ACTIONS TO TAKE:
1. In the article on testing AI agents, shorten the paragraph that begins "But if you've ever tried to move an agent" into a bulleted list that keeps its main facts.
2. Transcribe the part of the article on testing AI agents that opens with the words containing "This is a massive" and closes with "our agent struggles?".
3. Write the next part of the article on testing AI agents, picking up after its final sentence.

═══ PROVIDED TEXT ═══

Intro to Scenario (Testing AI agents)

Tahmid AI researcher @ LangWatch
Jun 13, 2025
You’ve built a new conversational agent. It’s powered by the latest LLM, it can call APIs, and it nails the examples you’ve written for it. You ship the demo and everyone is impressed.
But if you’ve ever tried to move an agent from a cool demo to a reliable production system, you know the real challenge isn’t building the prototype; it's making it robust. The real world isn’t a clean, linear conversation. Users change their minds, ask tangentially related questions, and trigger complex edge cases you never thought of.
How do you test for that?
Traditionally, we’ve relied on static, manually created benchmarks. Think of datasets like τ-bench
, which have been invaluable for the community. But they have limitations. They are often small, i.e. a few hundred examples at most, and creating them is a slow, expensive, manual process. More importantly, they often give you a single, coarse-grained score: success or failure. They tell you if your agent failed, but not why.
This is a massive bottleneck. We can build agents faster than ever, but we can't evaluate them at the scale and granularity needed for production. What if we could automatically generate thousands of diverse, realistic test cases? And what if we could get a fine-grained diagnosis of exactly where our agent struggles?
At LangWatch, we’re building a framework that makes this possible. Our approach turns agent testing from a manual bottleneck into a scalable, diagnostic system.
The Problem with "Pass/Fail" Evaluation
When an agent fails, the reason is rarely simple. Did it fail to understand the user's intent? Did it call the wrong tool? Did it violate a critical business policy, like failing to get user consent before modifying a reservation?

═══ DATA EXTRACT ═══

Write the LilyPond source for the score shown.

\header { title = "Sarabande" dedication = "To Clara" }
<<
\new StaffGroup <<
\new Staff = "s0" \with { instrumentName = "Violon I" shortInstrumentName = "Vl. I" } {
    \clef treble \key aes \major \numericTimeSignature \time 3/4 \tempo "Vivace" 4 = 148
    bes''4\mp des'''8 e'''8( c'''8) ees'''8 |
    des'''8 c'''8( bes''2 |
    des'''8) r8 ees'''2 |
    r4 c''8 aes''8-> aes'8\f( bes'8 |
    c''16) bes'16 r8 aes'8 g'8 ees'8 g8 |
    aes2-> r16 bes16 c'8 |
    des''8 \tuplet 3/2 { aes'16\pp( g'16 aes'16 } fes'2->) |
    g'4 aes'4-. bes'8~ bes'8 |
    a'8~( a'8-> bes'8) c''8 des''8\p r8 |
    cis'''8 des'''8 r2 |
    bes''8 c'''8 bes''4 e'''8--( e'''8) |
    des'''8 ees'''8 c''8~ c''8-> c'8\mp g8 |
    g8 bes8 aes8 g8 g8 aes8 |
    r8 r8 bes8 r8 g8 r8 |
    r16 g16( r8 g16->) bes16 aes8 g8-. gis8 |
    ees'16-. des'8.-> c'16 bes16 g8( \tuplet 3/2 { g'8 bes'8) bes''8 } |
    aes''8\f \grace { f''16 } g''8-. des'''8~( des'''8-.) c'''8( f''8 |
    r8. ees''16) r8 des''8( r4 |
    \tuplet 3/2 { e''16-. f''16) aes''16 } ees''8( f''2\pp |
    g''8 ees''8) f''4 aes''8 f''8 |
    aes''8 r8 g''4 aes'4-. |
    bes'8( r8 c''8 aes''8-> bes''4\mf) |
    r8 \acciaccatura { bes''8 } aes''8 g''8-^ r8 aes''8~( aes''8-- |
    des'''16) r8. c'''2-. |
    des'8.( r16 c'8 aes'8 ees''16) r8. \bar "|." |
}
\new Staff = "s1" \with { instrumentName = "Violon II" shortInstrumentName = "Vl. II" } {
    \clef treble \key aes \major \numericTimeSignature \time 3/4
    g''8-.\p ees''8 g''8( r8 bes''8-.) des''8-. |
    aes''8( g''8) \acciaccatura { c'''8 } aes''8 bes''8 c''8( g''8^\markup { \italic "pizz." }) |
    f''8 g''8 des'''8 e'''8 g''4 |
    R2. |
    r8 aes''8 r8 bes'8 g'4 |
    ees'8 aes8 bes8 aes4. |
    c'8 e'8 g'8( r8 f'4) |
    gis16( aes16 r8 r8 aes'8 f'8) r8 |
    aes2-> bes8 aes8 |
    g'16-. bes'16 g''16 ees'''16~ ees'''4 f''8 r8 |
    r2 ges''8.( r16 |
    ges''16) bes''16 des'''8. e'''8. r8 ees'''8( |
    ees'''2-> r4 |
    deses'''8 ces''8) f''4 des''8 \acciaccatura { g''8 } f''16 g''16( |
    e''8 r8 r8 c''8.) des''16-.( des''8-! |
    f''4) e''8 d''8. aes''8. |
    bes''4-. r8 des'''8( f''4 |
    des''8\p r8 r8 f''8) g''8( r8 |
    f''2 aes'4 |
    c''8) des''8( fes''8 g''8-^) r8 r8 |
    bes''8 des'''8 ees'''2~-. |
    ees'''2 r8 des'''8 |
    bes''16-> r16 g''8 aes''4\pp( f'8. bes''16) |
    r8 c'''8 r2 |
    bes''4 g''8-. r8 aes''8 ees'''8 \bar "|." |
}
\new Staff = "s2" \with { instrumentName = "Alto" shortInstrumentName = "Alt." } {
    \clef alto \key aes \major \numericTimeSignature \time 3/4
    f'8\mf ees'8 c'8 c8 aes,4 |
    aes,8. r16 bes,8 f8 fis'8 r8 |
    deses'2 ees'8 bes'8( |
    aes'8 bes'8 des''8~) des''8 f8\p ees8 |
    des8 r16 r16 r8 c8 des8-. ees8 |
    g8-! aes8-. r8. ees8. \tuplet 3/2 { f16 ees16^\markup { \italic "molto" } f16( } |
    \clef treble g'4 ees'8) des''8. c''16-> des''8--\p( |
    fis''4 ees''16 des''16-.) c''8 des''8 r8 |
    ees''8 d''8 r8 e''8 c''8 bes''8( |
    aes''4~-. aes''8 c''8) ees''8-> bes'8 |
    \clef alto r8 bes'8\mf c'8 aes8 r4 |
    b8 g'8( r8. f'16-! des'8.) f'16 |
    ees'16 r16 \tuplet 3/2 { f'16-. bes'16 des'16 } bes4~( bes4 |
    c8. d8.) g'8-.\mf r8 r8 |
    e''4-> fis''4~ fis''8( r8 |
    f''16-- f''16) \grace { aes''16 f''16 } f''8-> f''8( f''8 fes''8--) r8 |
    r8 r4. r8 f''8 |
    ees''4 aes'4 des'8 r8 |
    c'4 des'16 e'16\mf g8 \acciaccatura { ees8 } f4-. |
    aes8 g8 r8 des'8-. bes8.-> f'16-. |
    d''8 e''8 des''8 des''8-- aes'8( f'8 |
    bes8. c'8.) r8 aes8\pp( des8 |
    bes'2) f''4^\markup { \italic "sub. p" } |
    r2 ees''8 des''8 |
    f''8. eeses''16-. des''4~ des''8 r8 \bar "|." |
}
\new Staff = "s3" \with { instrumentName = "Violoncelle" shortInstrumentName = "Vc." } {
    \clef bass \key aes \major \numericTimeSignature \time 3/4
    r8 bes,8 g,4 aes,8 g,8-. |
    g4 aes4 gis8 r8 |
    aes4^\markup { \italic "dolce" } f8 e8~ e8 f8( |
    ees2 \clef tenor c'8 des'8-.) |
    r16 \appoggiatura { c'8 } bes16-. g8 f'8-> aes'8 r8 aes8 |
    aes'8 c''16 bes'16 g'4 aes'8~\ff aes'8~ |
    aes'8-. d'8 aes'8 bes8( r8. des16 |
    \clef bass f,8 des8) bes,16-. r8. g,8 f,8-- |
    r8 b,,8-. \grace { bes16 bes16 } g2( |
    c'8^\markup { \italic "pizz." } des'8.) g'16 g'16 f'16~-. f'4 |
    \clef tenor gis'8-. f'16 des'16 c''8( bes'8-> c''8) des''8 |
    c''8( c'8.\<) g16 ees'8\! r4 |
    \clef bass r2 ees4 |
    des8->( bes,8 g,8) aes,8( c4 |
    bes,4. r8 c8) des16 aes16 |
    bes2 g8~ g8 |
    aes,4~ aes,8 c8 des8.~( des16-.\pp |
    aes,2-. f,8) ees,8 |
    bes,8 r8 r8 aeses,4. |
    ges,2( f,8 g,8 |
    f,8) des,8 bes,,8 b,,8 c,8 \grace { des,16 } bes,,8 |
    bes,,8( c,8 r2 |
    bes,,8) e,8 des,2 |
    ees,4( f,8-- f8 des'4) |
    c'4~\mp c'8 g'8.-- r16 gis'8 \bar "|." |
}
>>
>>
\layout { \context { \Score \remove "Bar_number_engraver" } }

═══

ANSWERS GIVEN:
1.
- Turning an agent from a demo into a reliable production system is hard.
- The real challenge is making the agent robust, not building the prototype.
- Real-world conversations are not clean or linear.
- Users change their minds, ask loosely related questions and trigger edge cases nobody anticipated.

2.
This is a massive bottleneck. We can build agents faster than ever, but we can't evaluate them at the scale and granularity needed for production. What if we could automatically generate thousands of diverse, realistic test cases? And what if we could get a fine-grained diagnosis of exactly where our agent struggles?

3.
Standard benchmarks can’t easily answer these questions. They check the final state: was the flight booked correctly? But they miss the messy details of the conversation flow and policy adherence. This leaves developers guessing. You know your agent's accuracy is 65%, but you have no idea where to start improving it.
Using AI Agents to Test AI Agents
At LangWatch, we’ve built a multi-agent evaluation loop that simulates real conversations, tracks everything your agent does, and critiques its behavior against your business rules.
The pipeline has three core stages:
1. Policy-Aware Scenario Generation
Instead of asking users to write hundreds of test cases, we let them define the business policies their agent should follow — things like “don’t issue refunds without checking order status” or “verify identity before giving account details.”
From this list, we generate realistic multi-step scenarios that test how your agent handles these policies, including the tricky edge cases where policies overlap or conflict.
Each scenario comes with:
A goal (e.g., “cancel my flight and rebook with points”)
An initial world state (e.g., flight status, user profile, loyalty points)
An event trace describing which policies should be triggered
This lets us evaluate how the agent performs in a rich, grounded context.
2. Simulation and Critique
For each scenario, we run a full conversation simulation:
A User Agent plays the role of the customer, trying to achieve the scenario goal
Your Test Agent (the chatbot) interacts using your tools and logic
A Critique Agent reviews the full trace and flags where your agent followed or violated specific policies
Unlike simple benchmarks, we don’t just care about the final result. We track every step of the conversation: Did the agent ask for consent before making changes? Did it follow escalation protocols? Did it call the right tool, in the right order?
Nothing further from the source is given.